Too often, whatever thanksgiving my prayers start off with is too quickly buried under a landslide of requests: that God would have mercy on the suffering, that He would keep my family and friends safe, that He would give me a discerning heart for the topsy-turvy challenges of the coming day, that He would give a certain student a helpful nudge to hand his homework in…the list goes on.

God does want to hear us voice our needs. Jesus tells us that our Heavenly Father is more than willing to give good gifts to those who ask Him (Matthew 7:11). In fact, we are encouraged to pray “on all occasions with all kinds of prayers and requests” (Ephesians 6:18). Yet, sometimes, the worries and sorrows and all I want the Lord to do threaten to take centre stage in my conversations with Him, pushing into the wings all that He has already done.

Time and again, the themes of praise and thanksgiving pop up in the Bible. Almost every one of Paul’s New Testament letters opens with a passage thanking or praising God. Curiously, these words of thanksgiving always come first. And I wonder if these joyful prologues serve as heart-tuners. Tuning pegs that pull us away from the “sour notes” of worry, bitterness, shame or irritation lingering in the chambers of our souls. Thought-knobs that limber up the strings of limp, exhausted spirits.

Why are you downcast, O my soul? Why so disturbed within me? Remember you are talking with the God who:
● enriches you in all speech and all knowledge (1 Corinthians 1:4),
● mercifully comforts you in all afflictions (2 Corinthians 1:3),
● blessed you in Christ with every spiritual blessing in the heavenly places, predestined you for adoption as a child through Jesus Christ, redeemed you through his blood, forgave your trespasses and lavished grace upon you (Ephesians 1),
● begins and completes good works in you (Philippians 1:6),
● teaches believers to grow in faith and love (2 Thessalonians 1:3),
● gives us a spirit of power and love and self-control (2 Timothy 1:3),
● … (It turns out that the list goes on here, too.)

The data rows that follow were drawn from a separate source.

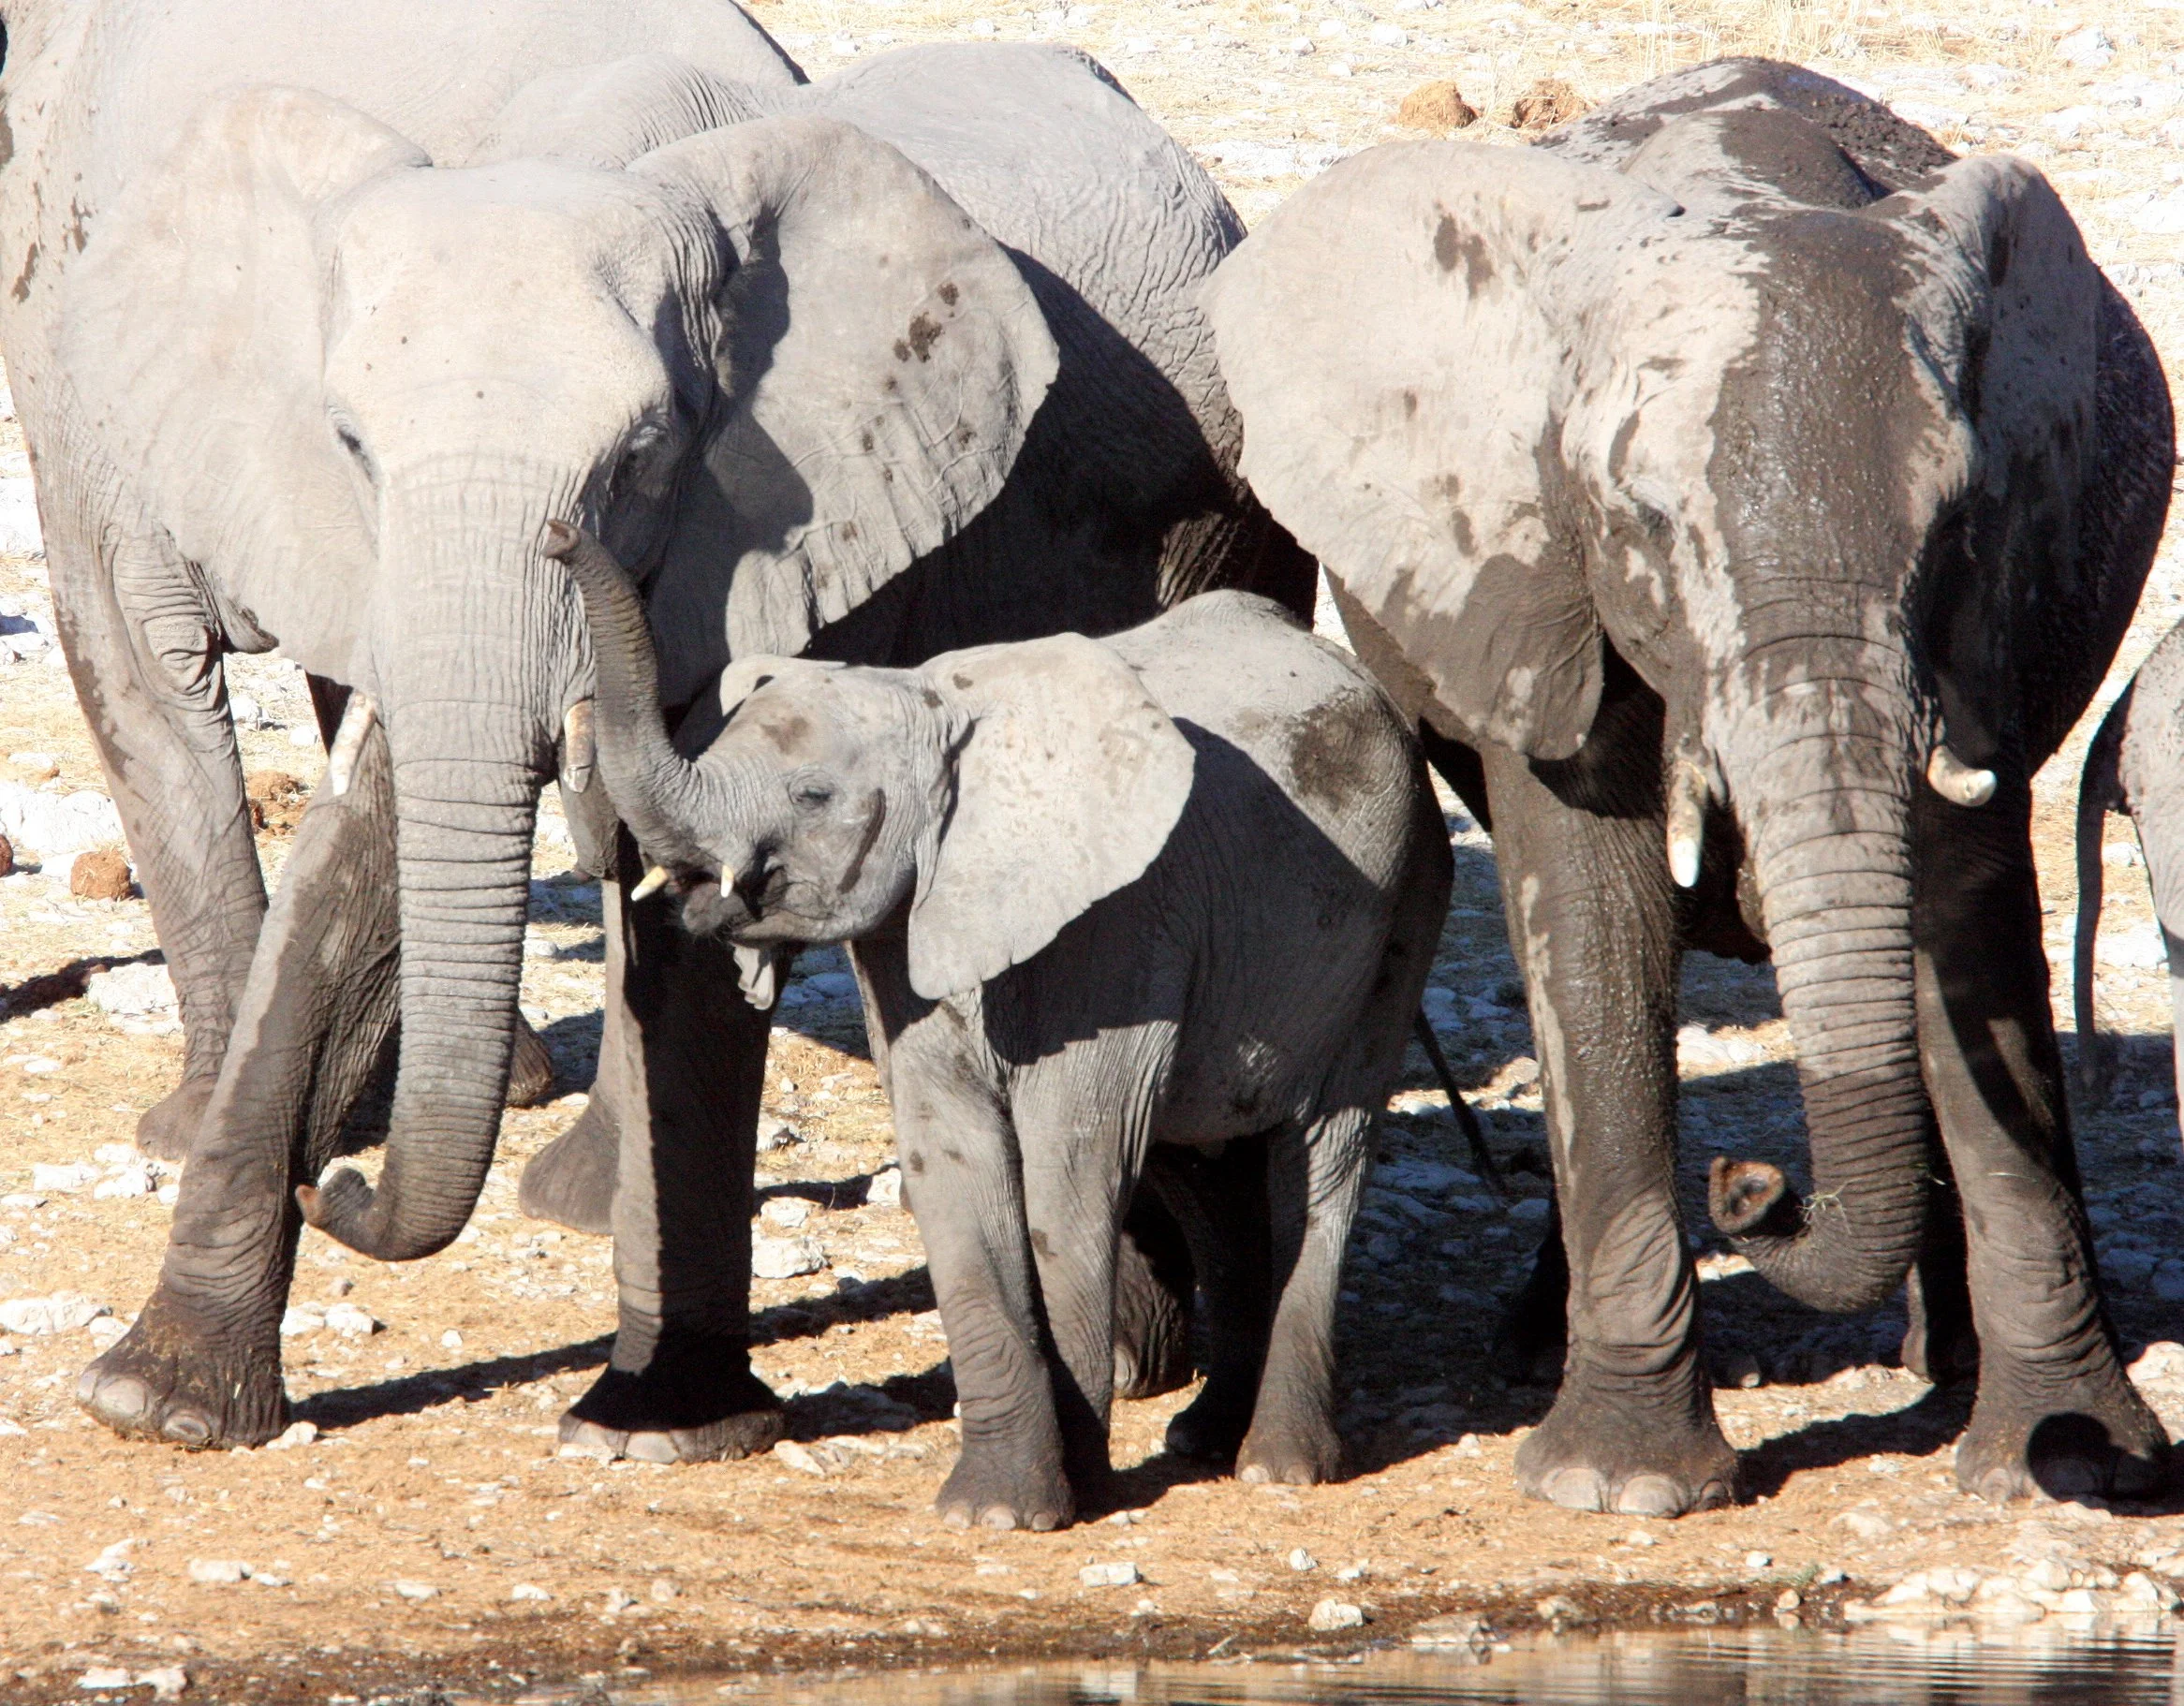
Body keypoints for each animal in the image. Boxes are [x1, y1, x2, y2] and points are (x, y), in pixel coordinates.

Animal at [3, 0, 1310, 1451]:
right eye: (349, 444)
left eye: (639, 458)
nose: (337, 1188)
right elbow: (355, 864)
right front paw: (156, 1398)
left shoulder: (786, 532)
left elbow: (699, 899)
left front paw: (656, 1422)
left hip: (1225, 527)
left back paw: (1139, 1351)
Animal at [554, 522, 1452, 1520]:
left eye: (814, 796)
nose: (560, 534)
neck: (937, 706)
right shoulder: (912, 931)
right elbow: (952, 1158)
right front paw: (993, 1509)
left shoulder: (1120, 923)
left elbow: (1073, 1165)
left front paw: (1077, 1493)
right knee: (1208, 1166)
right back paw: (1205, 1440)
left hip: (1404, 906)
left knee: (1319, 1160)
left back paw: (1277, 1466)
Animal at [1204, 58, 2174, 1513]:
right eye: (1648, 525)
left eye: (1957, 521)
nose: (1751, 1184)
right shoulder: (1535, 582)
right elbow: (1593, 909)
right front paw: (1619, 1486)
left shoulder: (1985, 622)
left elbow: (1968, 931)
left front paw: (2068, 1457)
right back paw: (1538, 1345)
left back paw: (1937, 1359)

A friend and I recently discussed what it would be like to begin prayers with at least one minute of praise and gratitude for what God has already done. It’s not always easy. Years of launching into litanies of supplication after only a brief note of appreciation tempts me to spend more time on the “Would you please, Lord,” than on the “Hallelujah! Thank you, Lord!”

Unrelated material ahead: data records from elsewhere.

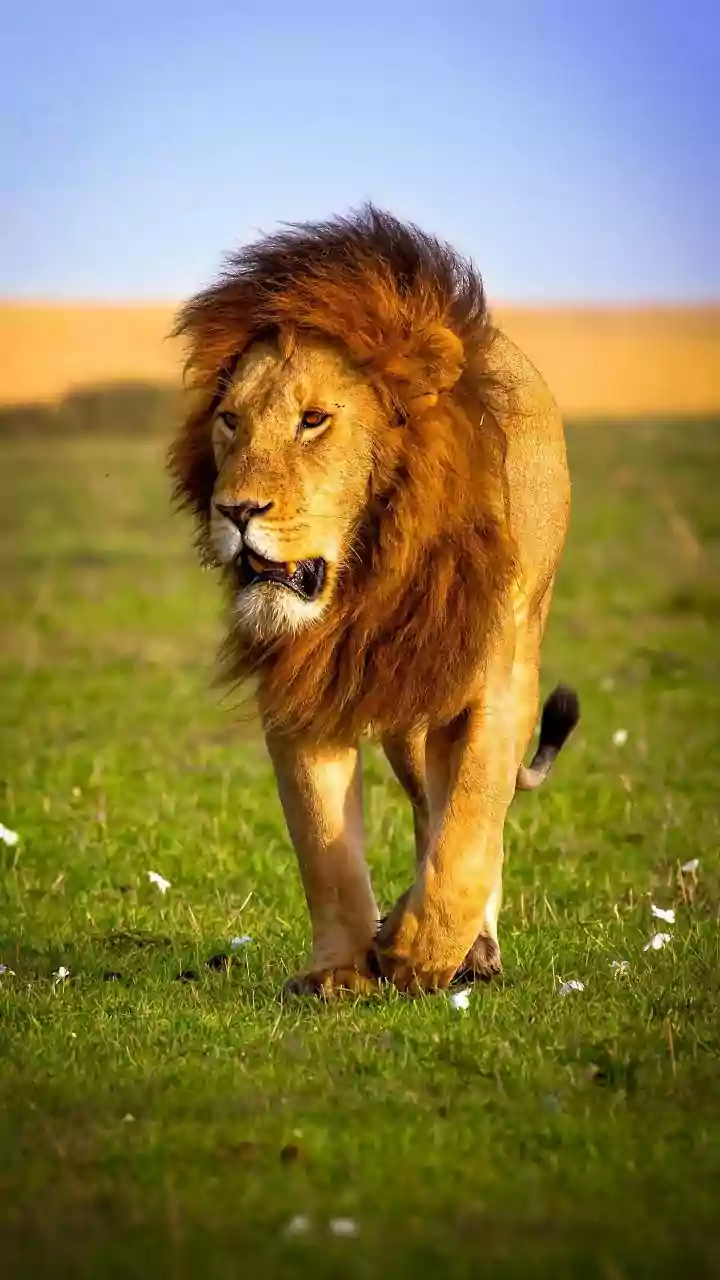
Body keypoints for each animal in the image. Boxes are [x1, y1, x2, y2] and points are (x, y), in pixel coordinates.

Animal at [169, 206, 579, 998]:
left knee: (469, 820)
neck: (369, 575)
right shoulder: (302, 683)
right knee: (427, 808)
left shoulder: (494, 683)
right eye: (230, 420)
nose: (235, 510)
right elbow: (323, 846)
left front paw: (417, 953)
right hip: (409, 726)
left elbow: (470, 828)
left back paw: (471, 948)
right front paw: (339, 971)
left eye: (313, 421)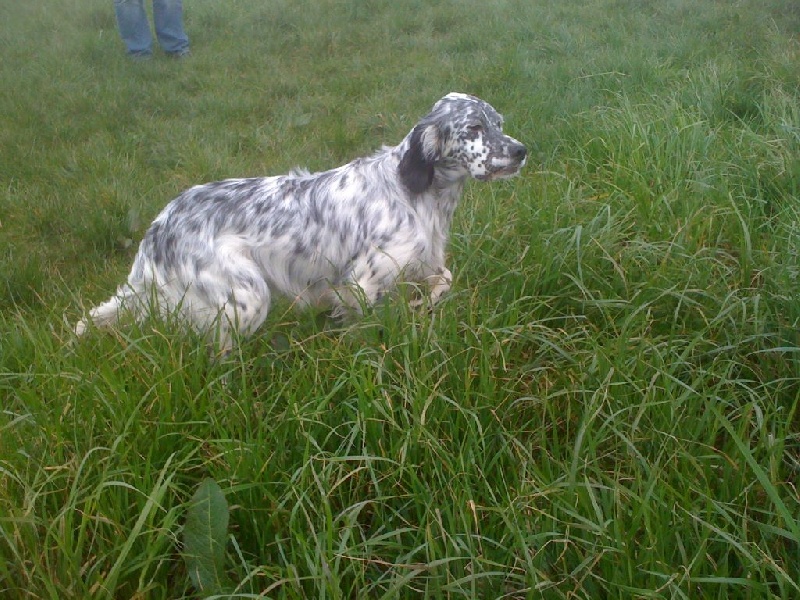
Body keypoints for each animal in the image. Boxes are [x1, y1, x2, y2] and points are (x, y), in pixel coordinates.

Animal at [73, 91, 524, 350]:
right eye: (474, 128)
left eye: (499, 123)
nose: (522, 150)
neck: (416, 191)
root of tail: (157, 227)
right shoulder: (361, 282)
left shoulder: (424, 261)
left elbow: (443, 280)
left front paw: (421, 304)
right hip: (246, 297)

But the more I focus on all that this Lord has already done for me and humankind, the more I am awed by His gracious and generous character. Sometimes, the gratitude list gets so long that I never get to the requests. Or, if I do, it is less out of desperation or frustration and more out of trust in the One who gives the best gifts in His time.

While it takes time to tune–and retune–my heart to thanksgiving as it backslides to discontent, fear and other “sour notes,” this promises the hope of living and thinking in harmony with the great Conductor of heaven and earth.

How do you fine-tune your heart to sing in the tones of reverence, awe and gratitude that are due to the loving Creator and Saviour of all things? How can we challenge ourselves and each other to “not be anxious about anything, but in everything, by prayer and petition, with thanksgiving, present our requests to God” (Philippians 4:5)?